**EXERCISE GOAL:**
Rename every "scientific name" in the lines below to "binomial name", keeping everything else the same, and leave the pictures out of your answer.

**RECORDS TO PROCESS:**
** start **
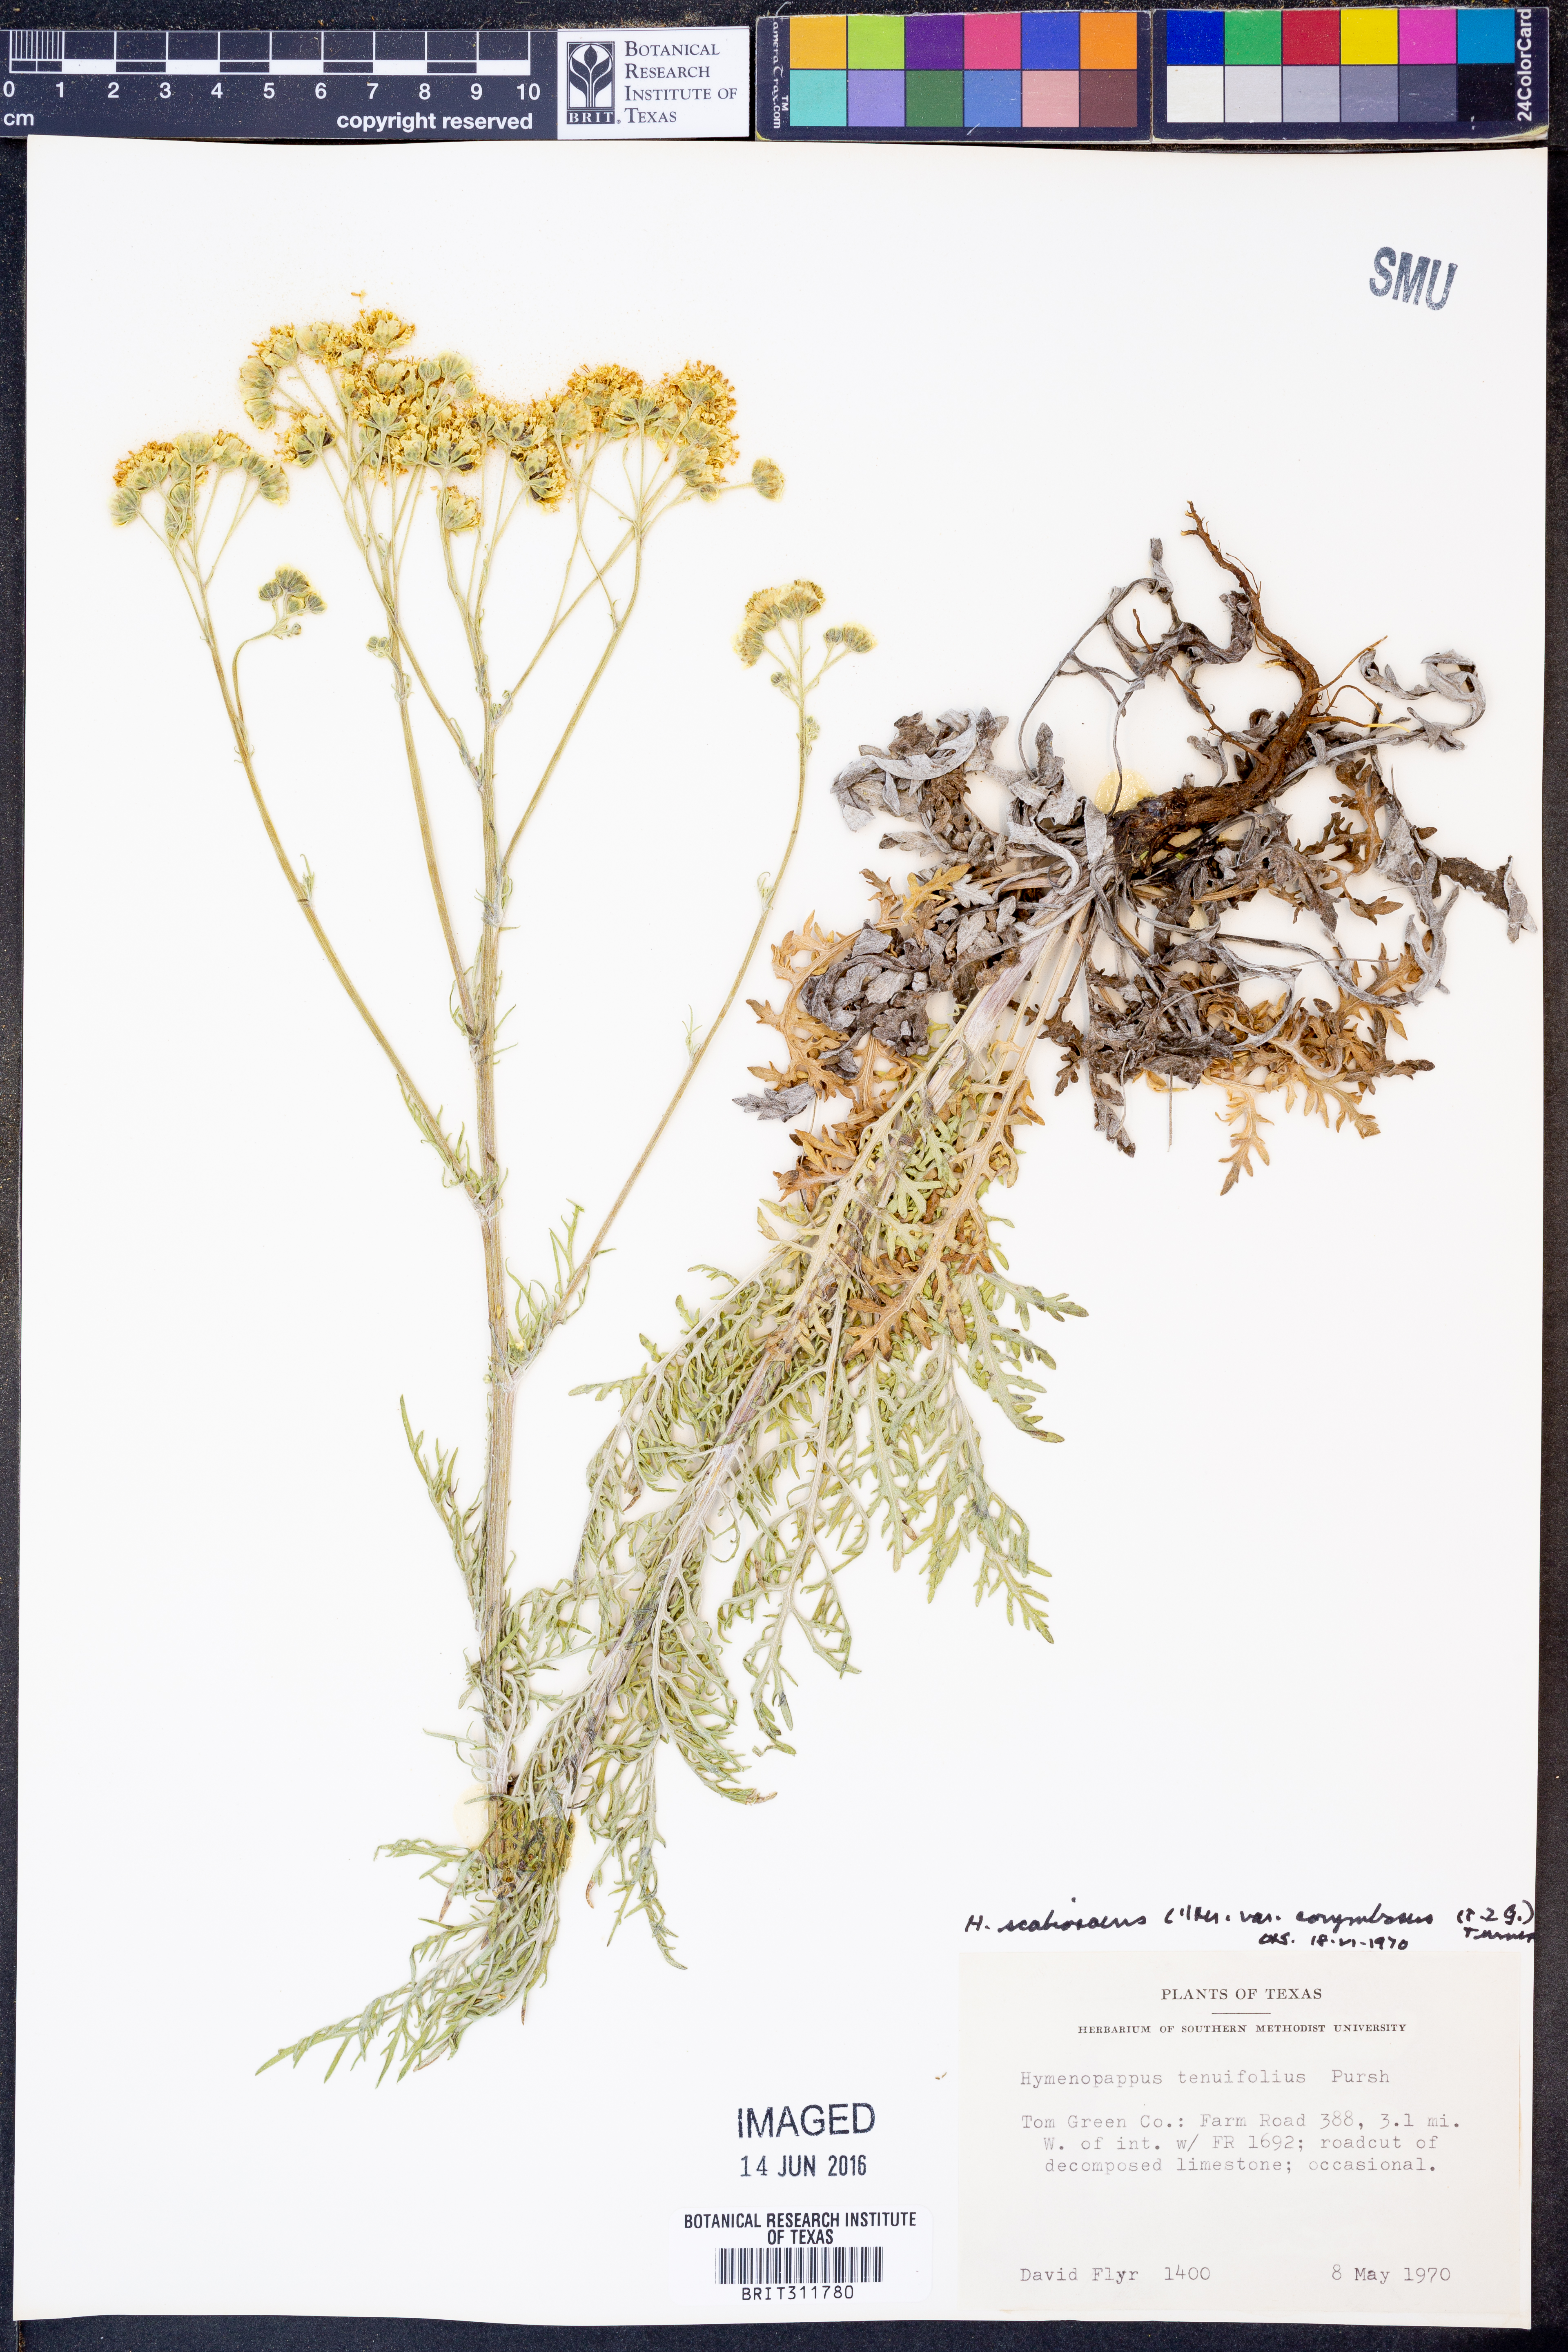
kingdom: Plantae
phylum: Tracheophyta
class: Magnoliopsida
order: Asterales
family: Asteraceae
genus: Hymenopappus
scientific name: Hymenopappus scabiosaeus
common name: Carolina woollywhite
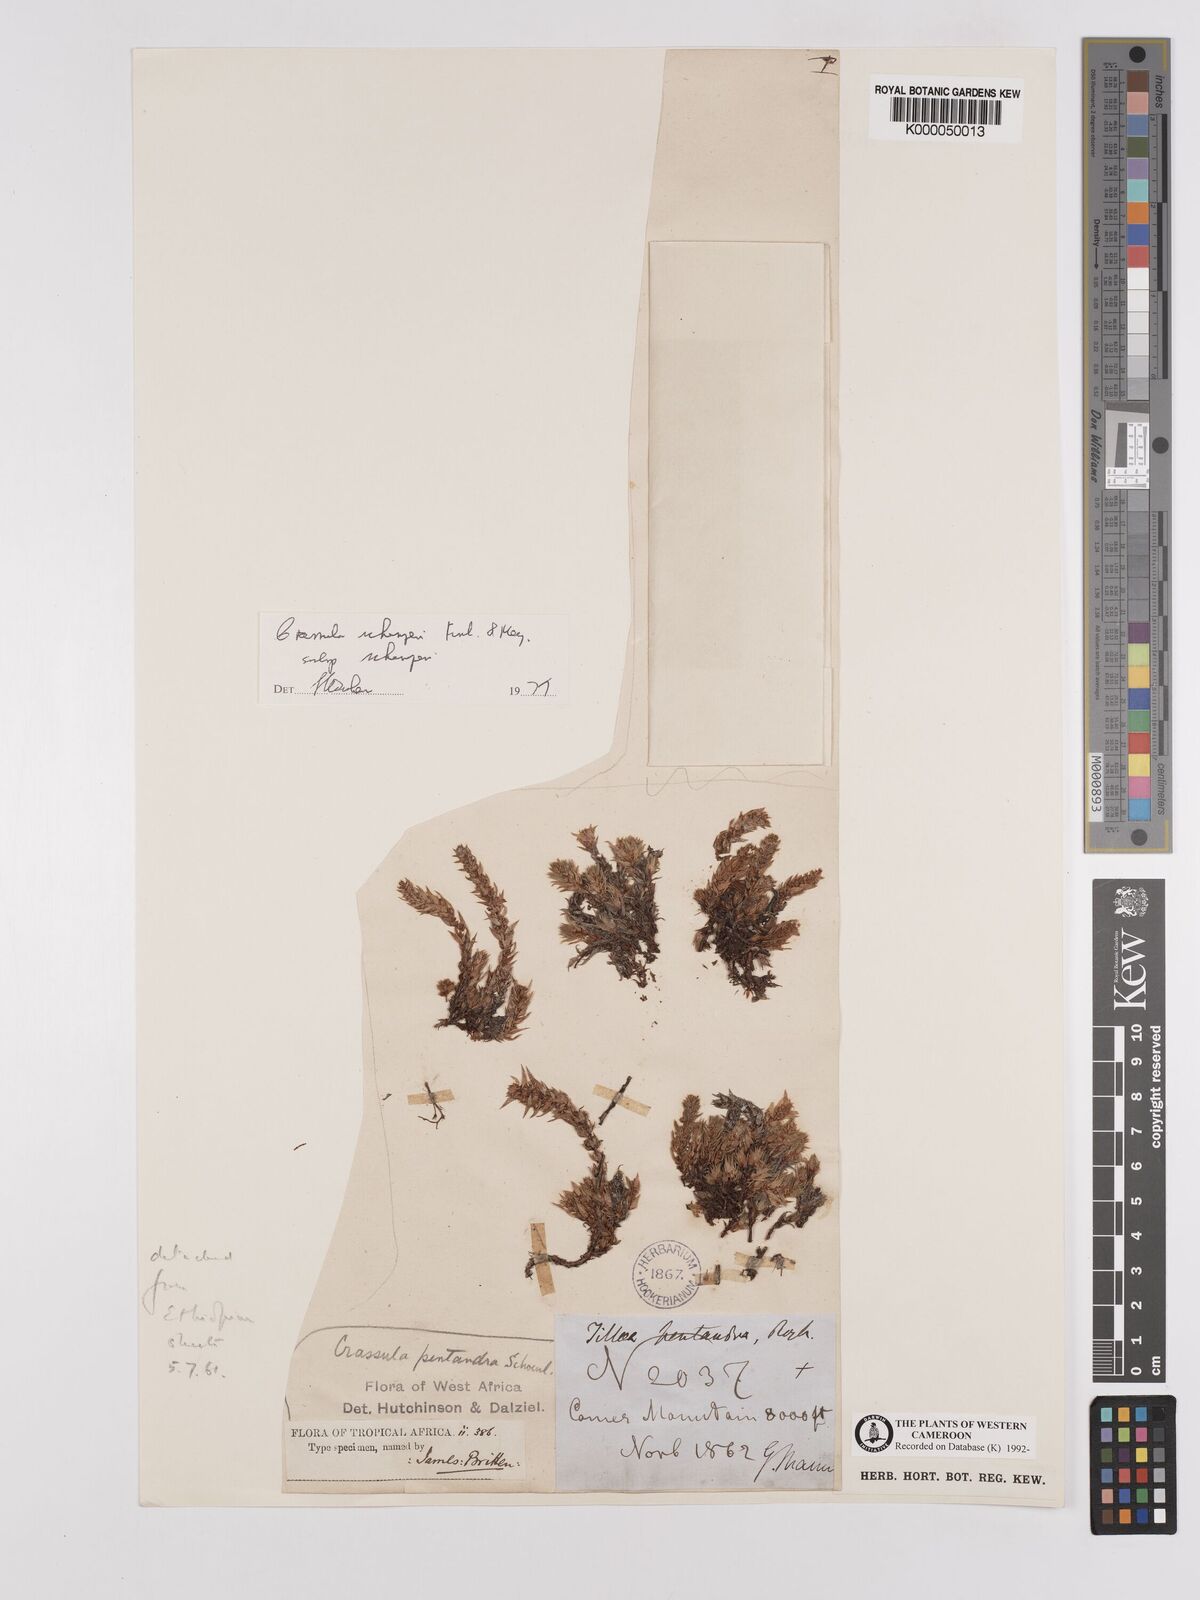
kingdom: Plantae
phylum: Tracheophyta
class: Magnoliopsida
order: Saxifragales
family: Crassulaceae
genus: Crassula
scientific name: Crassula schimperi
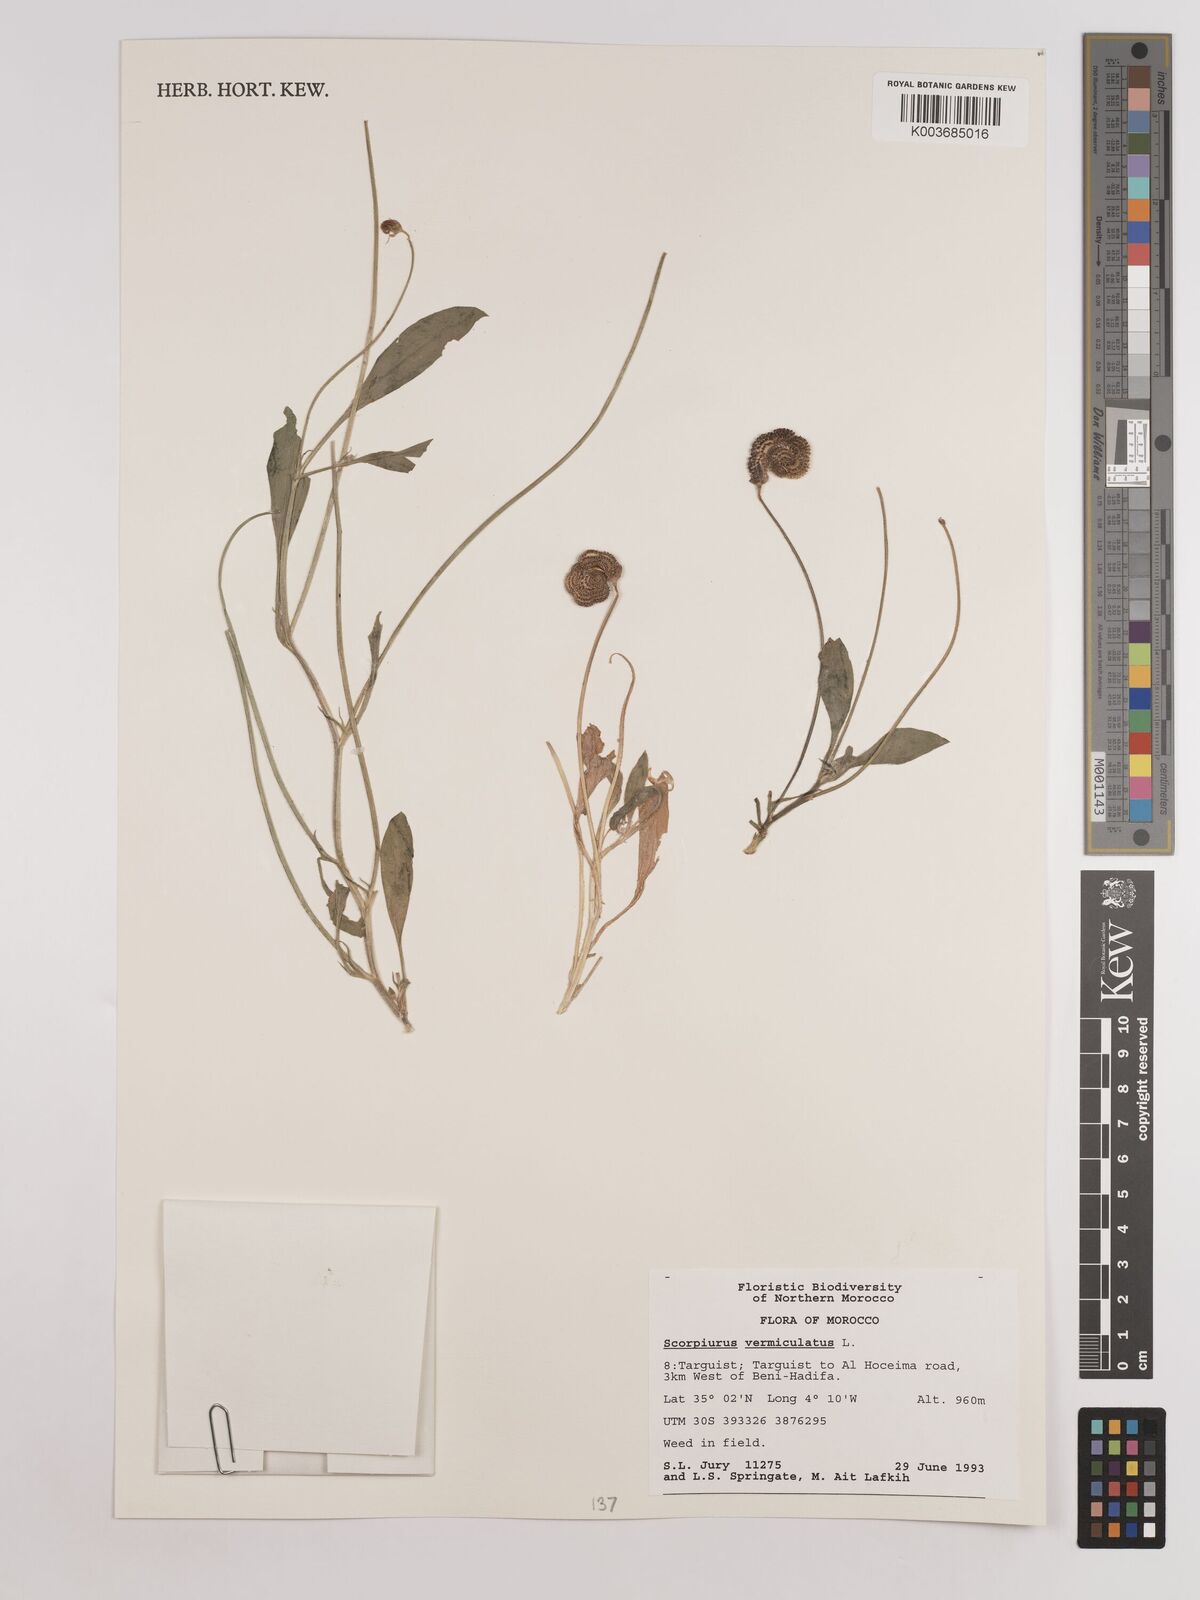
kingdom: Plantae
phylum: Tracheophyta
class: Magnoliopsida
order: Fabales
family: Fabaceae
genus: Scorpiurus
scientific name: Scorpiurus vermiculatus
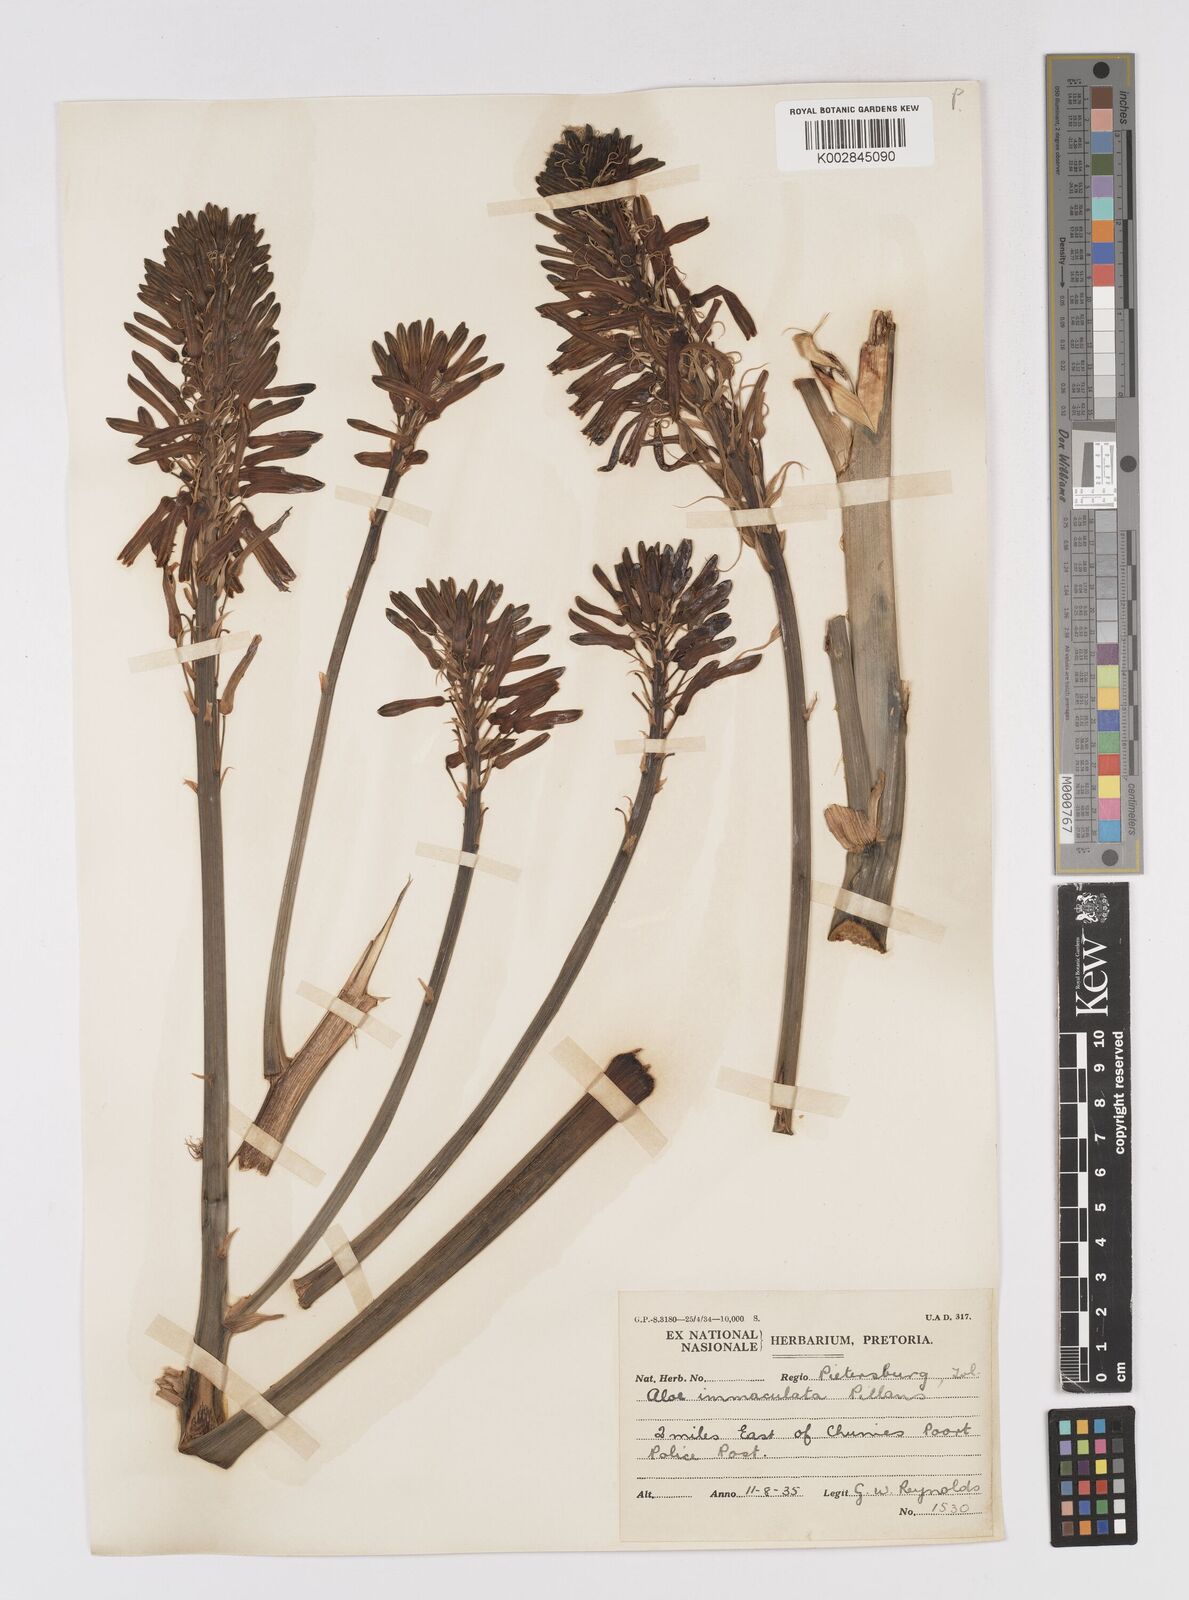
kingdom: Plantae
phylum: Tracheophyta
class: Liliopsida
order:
** end **
**REPLY TO THE EXERCISE:**
kingdom: Plantae
phylum: Tracheophyta
class: Magnoliopsida
order: Asterales
family: Asteraceae
genus: Hymenopappus
binomial name: Hymenopappus scabiosaeus
common name: Carolina woollywhite
kingdom: Plantae
phylum: Tracheophyta
class: Magnoliopsida
order: Saxifragales
family: Crassulaceae
genus: Crassula
binomial name: Crassula schimperi
kingdom: Plantae
phylum: Tracheophyta
class: Magnoliopsida
order: Fabales
family: Fabaceae
genus: Scorpiurus
binomial name: Scorpiurus vermiculatus
kingdom: Plantae
phylum: Tracheophyta
class: Liliopsida
order:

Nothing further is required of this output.